Task prompt:
Within the listing below, filter for "middle" and copy every matching line.

Recorded data:
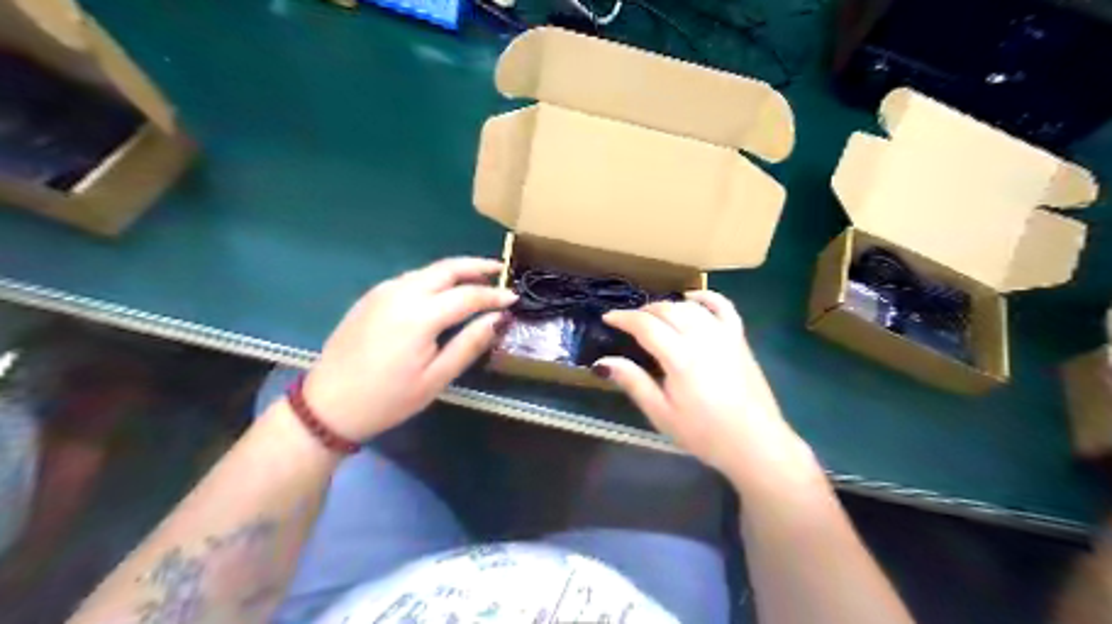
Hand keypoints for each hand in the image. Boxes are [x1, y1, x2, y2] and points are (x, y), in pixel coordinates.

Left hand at [301, 259, 513, 443]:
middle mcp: (401, 293)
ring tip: (478, 279)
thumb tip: (498, 319)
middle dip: (477, 266)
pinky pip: (411, 279)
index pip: (468, 295)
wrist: (327, 405)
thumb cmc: (388, 399)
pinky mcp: (371, 297)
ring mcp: (382, 292)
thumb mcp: (436, 378)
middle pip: (447, 269)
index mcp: (420, 315)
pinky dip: (434, 279)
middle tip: (500, 270)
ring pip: (428, 271)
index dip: (494, 295)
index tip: (514, 298)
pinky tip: (443, 292)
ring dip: (455, 271)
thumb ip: (469, 344)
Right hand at [600, 292, 814, 490]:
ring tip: (654, 316)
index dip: (624, 318)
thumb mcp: (662, 414)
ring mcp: (724, 335)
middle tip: (629, 322)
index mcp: (680, 358)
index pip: (646, 325)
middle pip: (667, 310)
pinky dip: (705, 297)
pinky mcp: (739, 338)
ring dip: (668, 305)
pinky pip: (723, 306)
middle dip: (643, 311)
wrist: (754, 443)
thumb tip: (603, 361)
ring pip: (690, 306)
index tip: (608, 318)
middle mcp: (702, 338)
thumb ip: (633, 382)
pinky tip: (692, 298)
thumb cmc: (704, 433)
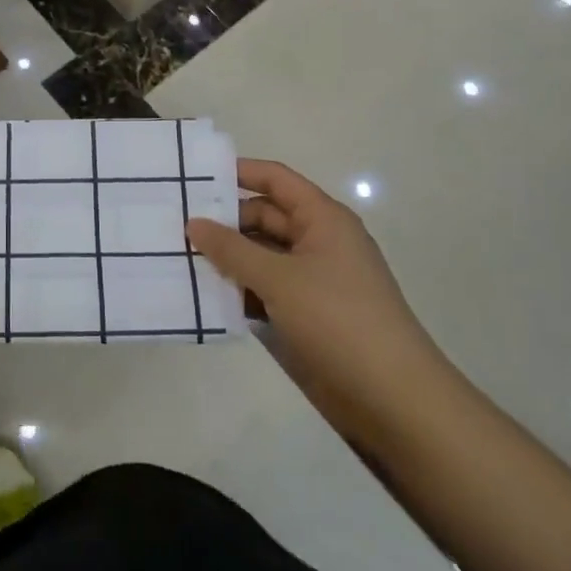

Written solution:
middle mcp: (401, 293)
middle dip: (477, 266)
middle pip: (447, 269)
middle tip: (500, 270)
middle tip: (629, 322)
middle pip: (667, 310)
middle dip: (643, 311)
middle mcp: (702, 338)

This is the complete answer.